Quoted passage:
==================================================
FIGS. 9 and 10 illustrate liquid directing sample container 620, another implementation of container 220. Container 620 is similar to container 220 except that container 620 comprises well 630 in place of well 230. Well 630 has sides 644 having profile 645. Like well 530, well 630 has a floor 636 that slopes downwardly towards each of two discharge ports 640. In the example illustrated, discharge port 640 are located on opposite sides or ends of well 630 with the floor 636 having an elevated spine 635 such that liquid within well 630 flows away from spine 635 in the direction indicated by arrows 631 towards discharge ports 640. In the example illustrated, inlet 138 extends through a side of well 630 (as shown in FIG. 9) above spine 635.

Like profile 245, the profile 645 of sides 644 is noncircular with the interior angles 647 adjacent to discharge ports 540, separated by a divider 541. Angles 647 are smaller than remaining angles of profile 645. In the example illustrated, profile 645 is diamond-shaped with discharge port 640 at opposite points of the diamond. In the example illustrated, the smallest interior angle 647, the angle between the opposing sides of the interior of well 630 on opposite horizontal sides of the respective discharge port 640, is an acute angle, less than 90 degrees. In contrast, remaining polygonal interior segments of sides 644 are separated by interior non-acute angles. As a result, during withdrawal or discharging of liquid from well 630, liquid is less likely to be held up or retained by capillary action between or within corners or acute angles. At the same time, during withdrawal or discharge of liquid from well 630, capillary action resulting from each angle 647 assists in wicking liquid towards the respective discharge port 640.

FIGS. 11-13 illustrate an example method 700 for forming an example liquid directing sample carrier 720 (shown assembled in FIG. 13). As indicated by block 702 in FIG. 11, a wedge-shaped bottom support 706 is provided. As shown by FIG. 12, the wedge-shaped bottom support 706 has a sloped upper surface 708, a first height at a first end and a second lower height at a second opposite end. In one implementation, bottom support 706 is formed from a polymer or multiple polymers. In another implementation, bottom support 706 is formed from a silicon-based material or other materials.

As indicated by block 704 in FIG. 11, a well plate, such as well plate 710 shown in FIG. 12, is secured to a top of the bottom support 706. As shown by FIG. 12, well plate 710 comprises body 712, bore 714 and passage 716. Body 712 has a lower surface 718 that is complementary to upper surface 708. Although illustrated as being wedge-shaped such that the upper surface 719 of body 712 is horizontal when assembled to support 706, in other implementations, body 712 may have other shapes such that the upper surface 719 is not level or horizontal after being secured to support 706.
==================================================
Provided material:

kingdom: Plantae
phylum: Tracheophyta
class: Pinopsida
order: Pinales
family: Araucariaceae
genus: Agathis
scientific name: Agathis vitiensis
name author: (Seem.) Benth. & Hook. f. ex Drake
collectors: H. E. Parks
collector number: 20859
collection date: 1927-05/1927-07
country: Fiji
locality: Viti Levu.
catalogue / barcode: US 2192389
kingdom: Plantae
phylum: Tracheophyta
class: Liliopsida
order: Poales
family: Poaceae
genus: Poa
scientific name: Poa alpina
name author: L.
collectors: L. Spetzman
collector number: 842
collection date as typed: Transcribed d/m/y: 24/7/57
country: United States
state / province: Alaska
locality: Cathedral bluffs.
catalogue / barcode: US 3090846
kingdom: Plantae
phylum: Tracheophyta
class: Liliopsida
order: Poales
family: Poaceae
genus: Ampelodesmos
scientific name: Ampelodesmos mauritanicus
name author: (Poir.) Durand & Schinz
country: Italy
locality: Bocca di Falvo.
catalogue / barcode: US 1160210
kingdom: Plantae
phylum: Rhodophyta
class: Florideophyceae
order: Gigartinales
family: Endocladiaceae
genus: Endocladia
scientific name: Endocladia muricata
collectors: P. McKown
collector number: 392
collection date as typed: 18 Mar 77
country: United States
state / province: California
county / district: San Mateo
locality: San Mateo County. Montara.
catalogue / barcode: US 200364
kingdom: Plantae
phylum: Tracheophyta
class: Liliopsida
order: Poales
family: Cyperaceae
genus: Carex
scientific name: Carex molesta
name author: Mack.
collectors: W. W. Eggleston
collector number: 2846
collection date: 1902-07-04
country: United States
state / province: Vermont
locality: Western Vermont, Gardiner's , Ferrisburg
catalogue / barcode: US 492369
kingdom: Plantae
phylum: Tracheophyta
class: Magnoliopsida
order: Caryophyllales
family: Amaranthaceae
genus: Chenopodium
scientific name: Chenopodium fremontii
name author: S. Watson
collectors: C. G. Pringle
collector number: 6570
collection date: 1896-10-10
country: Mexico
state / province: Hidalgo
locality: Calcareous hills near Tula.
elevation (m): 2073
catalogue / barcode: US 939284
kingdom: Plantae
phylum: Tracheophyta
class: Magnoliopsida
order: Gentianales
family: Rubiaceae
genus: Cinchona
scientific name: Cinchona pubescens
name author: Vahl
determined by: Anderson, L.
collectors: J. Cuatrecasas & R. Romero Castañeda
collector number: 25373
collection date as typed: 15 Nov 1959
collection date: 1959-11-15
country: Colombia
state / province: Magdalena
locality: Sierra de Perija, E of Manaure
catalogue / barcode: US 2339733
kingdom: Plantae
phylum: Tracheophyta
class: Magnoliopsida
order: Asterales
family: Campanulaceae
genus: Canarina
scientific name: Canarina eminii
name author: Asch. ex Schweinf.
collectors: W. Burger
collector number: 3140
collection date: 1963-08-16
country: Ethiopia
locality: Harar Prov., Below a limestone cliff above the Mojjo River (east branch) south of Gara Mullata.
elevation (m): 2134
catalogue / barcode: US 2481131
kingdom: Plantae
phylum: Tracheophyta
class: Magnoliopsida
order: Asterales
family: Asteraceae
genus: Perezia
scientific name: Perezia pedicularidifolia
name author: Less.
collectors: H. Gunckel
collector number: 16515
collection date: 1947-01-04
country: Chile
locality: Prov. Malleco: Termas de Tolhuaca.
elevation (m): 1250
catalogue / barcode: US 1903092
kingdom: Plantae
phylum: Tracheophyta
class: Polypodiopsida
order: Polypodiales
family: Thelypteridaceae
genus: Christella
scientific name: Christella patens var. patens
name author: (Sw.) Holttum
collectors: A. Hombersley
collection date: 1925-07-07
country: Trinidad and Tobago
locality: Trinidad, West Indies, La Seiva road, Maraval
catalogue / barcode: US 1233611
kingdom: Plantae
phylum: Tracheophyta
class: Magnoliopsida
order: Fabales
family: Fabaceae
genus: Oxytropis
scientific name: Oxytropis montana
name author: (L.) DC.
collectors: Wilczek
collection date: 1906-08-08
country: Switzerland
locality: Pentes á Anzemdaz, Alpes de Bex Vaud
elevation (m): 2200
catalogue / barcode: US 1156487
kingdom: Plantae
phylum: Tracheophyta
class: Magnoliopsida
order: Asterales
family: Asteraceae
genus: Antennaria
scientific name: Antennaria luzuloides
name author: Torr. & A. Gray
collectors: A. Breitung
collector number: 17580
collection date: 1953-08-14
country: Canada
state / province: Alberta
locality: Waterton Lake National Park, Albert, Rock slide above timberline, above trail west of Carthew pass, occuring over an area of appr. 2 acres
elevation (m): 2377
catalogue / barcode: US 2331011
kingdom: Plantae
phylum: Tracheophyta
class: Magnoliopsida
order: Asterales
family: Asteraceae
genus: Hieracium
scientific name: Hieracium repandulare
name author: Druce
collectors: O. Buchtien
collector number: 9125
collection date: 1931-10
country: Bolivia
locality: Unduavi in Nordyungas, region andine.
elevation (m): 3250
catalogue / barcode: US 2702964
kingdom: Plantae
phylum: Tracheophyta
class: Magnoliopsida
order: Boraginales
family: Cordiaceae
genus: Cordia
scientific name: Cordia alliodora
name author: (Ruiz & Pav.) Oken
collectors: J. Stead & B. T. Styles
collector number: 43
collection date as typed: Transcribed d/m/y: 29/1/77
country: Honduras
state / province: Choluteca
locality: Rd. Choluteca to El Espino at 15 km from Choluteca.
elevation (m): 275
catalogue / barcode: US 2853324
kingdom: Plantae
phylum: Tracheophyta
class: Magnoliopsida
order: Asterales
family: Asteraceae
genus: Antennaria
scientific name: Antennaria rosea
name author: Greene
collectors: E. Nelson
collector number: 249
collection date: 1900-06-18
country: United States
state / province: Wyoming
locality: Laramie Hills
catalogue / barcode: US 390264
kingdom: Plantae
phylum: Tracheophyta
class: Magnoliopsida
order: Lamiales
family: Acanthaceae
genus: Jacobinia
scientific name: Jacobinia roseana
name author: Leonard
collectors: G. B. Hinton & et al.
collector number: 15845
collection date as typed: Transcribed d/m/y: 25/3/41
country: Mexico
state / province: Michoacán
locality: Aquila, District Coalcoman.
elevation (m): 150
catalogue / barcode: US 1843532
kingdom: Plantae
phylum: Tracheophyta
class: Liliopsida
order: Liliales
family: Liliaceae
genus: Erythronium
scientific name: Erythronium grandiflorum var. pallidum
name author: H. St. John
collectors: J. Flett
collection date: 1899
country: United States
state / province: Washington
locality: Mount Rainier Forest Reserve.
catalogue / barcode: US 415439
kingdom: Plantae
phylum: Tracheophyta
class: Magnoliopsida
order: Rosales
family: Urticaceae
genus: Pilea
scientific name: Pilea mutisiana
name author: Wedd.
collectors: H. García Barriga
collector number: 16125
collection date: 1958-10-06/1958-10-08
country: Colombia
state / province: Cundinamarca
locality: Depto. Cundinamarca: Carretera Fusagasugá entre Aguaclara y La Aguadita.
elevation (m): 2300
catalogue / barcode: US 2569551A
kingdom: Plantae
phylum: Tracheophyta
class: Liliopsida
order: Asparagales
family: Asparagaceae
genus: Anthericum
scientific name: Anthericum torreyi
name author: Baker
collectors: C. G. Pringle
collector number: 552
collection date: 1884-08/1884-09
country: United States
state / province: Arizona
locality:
==================================================
Required tasks:
1/ In the passage on liquid directing sample containers, list the parts that well plate 710 is said to comprise, with their reference numbers.
2/ Write the next part of the passage on liquid directing sample containers, picking up after its last sentence.

Written answers:
1/ Body 712, bore 714, passage 716

2/
Bore 714 extends completely through body 712. The sides of bore 714 serve as sides of the separately formed well. In one implementation, bore 714 is cylindrical. In another implementation, bore 714 may have a tear-drop shaped profile (when viewed from the top) similar profile 245 illustrated above in FIG. 5, wherein the smallest angle of the profile is adjacent to the discharge port adjacent to passage 716. In another implementation, bore 714 may have profile 345 or profile 445 illustrated above in FIGS. 6 and 7, respectively, wherein the smallest angle is adjacent to the discharge port adjacent to passage 716. In yet other implementations, portions of upper surface 708 and bore 714 may cooperate to form wells such as shown in FIGS. 8, 9 and 10.

Passage 716 comprises a conduit through which fluid may be withdrawn or discharged from a well. In the example illustrated, passage 716 has a top and sides defined by body 712, wherein the floor of passage 716 is defined or provided by upper surface 708 of support 706. In other implementations, passage 716 may extend within body 712 such that the floor passage 716 is further defined by body 712. Passage 716 opens into bore 714 through sides of bore 714. Passage 716 extends to a perimeter or outer surface of body 712 to facilitate connection to a waste destination and/or a pneumatic pump.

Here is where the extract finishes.